NMR Characterization of Copper-Binding Domains 4−6 of ATP7B,

Abstract

The Wilson disease protein (ATP7B) is a copper-transporting member of the P-type ATPase superfamily, which plays a central role in copper homeostasis and interacts with the copper chaperone Atox1. The N-terminus of ATP7B is comprised of six copper-binding domains (WCBDs), each capable of binding one copper atom in the +1 oxidation state. To better understand the regulatory effect of copper binding to these domains, we have performed NMR characterization of WCBD4-6 (domains 4-6 of ATP7B). (15)N relaxation measurements on the apo and Cu(I)-bound WCBD4-6 show that there is no dramatic change in the dynamic properties of this three-domain construct; the linker between domains 4 and 5 remains flexible, domains 5 and 6 do not form a completely rigid dimer but rather have some flexibility with respect to each other, and there is minimal change in the relative orientation of the domains in the two states. We also show that, contrary to previous reports, the protein-protein interaction between Atox1 and the copper-binding domains takes place even in the absence of copper.

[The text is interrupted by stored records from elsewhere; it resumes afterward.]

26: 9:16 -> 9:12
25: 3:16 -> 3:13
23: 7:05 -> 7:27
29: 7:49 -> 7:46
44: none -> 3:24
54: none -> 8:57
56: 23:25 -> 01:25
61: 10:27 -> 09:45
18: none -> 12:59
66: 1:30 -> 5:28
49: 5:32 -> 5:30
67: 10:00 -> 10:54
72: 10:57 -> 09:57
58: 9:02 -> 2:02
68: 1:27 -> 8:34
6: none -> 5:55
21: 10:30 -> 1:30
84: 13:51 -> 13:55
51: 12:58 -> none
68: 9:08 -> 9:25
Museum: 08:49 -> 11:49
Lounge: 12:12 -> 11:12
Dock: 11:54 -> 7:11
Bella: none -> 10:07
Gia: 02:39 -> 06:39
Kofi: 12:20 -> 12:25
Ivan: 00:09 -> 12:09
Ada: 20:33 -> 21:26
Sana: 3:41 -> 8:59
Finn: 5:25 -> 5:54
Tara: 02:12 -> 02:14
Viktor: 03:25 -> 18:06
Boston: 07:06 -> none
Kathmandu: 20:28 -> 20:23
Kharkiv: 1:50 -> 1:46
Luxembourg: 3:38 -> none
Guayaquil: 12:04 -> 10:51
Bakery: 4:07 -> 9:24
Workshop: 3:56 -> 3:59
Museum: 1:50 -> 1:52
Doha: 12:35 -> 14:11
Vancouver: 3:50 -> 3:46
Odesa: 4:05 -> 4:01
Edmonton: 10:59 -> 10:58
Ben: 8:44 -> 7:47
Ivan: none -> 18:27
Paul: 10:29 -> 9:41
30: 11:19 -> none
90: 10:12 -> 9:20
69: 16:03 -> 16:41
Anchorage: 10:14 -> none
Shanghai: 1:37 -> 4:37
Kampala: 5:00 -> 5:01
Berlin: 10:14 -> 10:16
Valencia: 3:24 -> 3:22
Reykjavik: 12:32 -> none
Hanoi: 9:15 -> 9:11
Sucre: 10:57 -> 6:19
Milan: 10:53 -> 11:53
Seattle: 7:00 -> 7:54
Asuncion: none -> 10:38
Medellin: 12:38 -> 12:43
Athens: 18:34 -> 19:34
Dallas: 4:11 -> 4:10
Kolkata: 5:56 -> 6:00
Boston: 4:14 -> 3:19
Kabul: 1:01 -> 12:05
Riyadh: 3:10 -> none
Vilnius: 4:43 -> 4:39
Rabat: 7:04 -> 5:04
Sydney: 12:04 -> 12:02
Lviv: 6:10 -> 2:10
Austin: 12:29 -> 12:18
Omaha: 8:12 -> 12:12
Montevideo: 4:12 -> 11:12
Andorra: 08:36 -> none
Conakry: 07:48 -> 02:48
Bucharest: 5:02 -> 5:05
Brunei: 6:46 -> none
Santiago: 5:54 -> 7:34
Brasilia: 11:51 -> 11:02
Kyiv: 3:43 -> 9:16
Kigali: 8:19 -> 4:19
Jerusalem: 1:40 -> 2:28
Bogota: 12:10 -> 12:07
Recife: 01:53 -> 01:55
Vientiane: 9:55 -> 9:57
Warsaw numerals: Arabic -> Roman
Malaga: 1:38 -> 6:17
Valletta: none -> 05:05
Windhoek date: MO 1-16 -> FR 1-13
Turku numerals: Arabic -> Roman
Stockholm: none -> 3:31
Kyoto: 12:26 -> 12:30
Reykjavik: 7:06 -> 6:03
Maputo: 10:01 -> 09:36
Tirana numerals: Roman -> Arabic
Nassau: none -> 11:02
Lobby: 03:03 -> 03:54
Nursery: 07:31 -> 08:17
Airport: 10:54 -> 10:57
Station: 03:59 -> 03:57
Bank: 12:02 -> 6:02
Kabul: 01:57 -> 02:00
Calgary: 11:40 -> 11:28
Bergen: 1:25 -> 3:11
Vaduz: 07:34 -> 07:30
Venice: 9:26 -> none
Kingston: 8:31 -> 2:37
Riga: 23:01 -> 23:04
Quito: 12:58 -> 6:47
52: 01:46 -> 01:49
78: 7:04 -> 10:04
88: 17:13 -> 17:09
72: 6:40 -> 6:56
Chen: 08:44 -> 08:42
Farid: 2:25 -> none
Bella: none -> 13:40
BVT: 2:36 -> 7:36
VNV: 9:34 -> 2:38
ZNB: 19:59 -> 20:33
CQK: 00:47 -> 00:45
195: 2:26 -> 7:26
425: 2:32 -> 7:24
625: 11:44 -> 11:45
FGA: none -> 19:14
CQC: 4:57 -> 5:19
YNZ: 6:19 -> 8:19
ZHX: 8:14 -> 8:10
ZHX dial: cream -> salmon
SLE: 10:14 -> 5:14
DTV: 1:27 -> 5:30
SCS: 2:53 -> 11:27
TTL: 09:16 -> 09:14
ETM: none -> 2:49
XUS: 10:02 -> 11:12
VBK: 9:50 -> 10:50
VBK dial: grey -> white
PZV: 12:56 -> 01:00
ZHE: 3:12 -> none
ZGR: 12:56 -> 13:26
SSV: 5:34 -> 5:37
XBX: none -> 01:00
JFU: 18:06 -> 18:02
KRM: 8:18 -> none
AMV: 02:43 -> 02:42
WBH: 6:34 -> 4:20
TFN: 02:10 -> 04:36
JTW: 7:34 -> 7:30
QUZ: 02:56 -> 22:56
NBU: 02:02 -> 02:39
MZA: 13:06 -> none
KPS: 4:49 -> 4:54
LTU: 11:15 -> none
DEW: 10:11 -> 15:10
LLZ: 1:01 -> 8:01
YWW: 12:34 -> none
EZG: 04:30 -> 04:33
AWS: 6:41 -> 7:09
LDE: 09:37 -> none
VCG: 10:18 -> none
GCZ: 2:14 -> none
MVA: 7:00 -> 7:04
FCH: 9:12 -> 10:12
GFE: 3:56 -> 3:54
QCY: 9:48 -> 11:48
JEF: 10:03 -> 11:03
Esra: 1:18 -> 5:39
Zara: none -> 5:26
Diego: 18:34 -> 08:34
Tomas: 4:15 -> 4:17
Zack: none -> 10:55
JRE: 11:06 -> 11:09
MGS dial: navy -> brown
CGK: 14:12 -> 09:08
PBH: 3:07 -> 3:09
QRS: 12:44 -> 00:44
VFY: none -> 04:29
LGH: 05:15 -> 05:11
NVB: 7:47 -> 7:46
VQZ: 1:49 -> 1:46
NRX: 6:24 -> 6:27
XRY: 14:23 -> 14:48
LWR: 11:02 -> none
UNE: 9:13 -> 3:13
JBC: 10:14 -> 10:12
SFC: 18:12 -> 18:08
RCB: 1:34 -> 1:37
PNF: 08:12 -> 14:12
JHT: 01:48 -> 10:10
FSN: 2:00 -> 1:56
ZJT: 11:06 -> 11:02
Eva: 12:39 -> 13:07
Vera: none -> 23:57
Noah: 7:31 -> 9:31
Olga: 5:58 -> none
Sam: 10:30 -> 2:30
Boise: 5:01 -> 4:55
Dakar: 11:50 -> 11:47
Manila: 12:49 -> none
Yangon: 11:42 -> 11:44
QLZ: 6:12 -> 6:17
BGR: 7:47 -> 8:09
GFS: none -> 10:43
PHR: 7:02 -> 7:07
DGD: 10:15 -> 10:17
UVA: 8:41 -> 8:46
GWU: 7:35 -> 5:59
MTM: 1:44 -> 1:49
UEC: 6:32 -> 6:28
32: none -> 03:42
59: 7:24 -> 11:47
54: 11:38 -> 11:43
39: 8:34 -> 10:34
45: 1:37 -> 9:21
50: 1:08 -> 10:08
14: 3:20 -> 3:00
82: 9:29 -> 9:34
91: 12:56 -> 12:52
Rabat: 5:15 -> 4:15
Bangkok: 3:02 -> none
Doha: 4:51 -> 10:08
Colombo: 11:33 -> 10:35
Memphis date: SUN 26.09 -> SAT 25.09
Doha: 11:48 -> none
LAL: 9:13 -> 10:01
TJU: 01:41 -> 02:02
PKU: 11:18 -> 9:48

Comparison of apo and Cu(I)-bound spectra of WCBD1-6 shows that binding of Cu(I) does not induce the formation of a unit that tumbles as a single entity, consistent with our results for WCBD4-6. We propose that copper transfer to and between the N-terminal domains of the Wilson Cu-ATPase occurs via protein interactions that are facilitated by the flexibility of the linkers and the motional freedom of the domains with respect to each other.